Selama dua puluh tahun terakhir aturan soal Kebebasan Beragama dan Berkeyakinan di Indonesia (KBB) makin menguat dengan dimasukkannya istilah tersebut dalam konstitusi pada amandemen UUD 1945 pada tahun 2000. Namun, dalam prakteknya masih banyak kasus-kasus yang melibatkan pelanggaran KBB belum mengedepankan praktek mediasi dan pemenuhan hak pihak yang terlanggar. Oleh karena itu, resolusi konflik harus dikedepankan dalam membangun relasi sosial antar kelompok.

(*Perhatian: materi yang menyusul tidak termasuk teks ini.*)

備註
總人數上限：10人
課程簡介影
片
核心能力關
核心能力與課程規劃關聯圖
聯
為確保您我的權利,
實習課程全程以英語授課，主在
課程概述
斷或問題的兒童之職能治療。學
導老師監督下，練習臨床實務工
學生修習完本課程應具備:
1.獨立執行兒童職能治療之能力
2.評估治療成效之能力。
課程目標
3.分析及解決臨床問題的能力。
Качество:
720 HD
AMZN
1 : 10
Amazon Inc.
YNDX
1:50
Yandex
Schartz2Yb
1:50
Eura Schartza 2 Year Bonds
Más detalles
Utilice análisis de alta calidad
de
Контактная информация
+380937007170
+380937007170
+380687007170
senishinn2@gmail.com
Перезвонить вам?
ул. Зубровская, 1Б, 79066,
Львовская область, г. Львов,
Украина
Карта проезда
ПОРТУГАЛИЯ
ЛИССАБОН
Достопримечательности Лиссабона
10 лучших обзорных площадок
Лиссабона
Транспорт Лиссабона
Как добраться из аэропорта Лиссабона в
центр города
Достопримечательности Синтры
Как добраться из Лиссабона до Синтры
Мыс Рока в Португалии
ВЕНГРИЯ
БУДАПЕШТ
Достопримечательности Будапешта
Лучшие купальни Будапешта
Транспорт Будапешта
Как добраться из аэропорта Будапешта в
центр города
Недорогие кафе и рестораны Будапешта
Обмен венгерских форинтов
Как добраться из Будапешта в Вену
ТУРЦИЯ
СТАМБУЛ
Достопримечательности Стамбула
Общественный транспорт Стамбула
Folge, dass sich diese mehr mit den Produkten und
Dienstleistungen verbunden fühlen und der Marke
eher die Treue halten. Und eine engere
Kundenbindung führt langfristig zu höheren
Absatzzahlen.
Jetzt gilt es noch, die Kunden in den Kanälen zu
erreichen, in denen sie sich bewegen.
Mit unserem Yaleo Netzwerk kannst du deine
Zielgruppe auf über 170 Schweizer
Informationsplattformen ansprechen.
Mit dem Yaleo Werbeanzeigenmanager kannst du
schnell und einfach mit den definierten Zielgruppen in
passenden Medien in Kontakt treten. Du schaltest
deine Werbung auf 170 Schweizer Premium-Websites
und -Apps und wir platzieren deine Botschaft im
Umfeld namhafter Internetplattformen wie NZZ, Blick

Hal itu mengemuka dalam Diskusi Buku Mengelola Konflik, Memajukan Kebebasan Beragama, Rabu (10/1) ruang Auditorium Sekolah Pascasarjana (SPs) UGM. Kegiatan yang diselenggarakan oleh Sekolah Pascasarjana UGM ini menghadirkan penulis buku sekaligus pengelola Program Studi Agama dan Lintas Budaya SPs UGM, Dr. Zainal Abidin, Dosen Hubungan Internasional Fisipol UGM, Dr. Dr. Diah Kusumaningrum, Anggota LBH Yogyakarta, Kharisma W. Kusuma dan Komisioner Komnas HAM, Uli P. Sihombing.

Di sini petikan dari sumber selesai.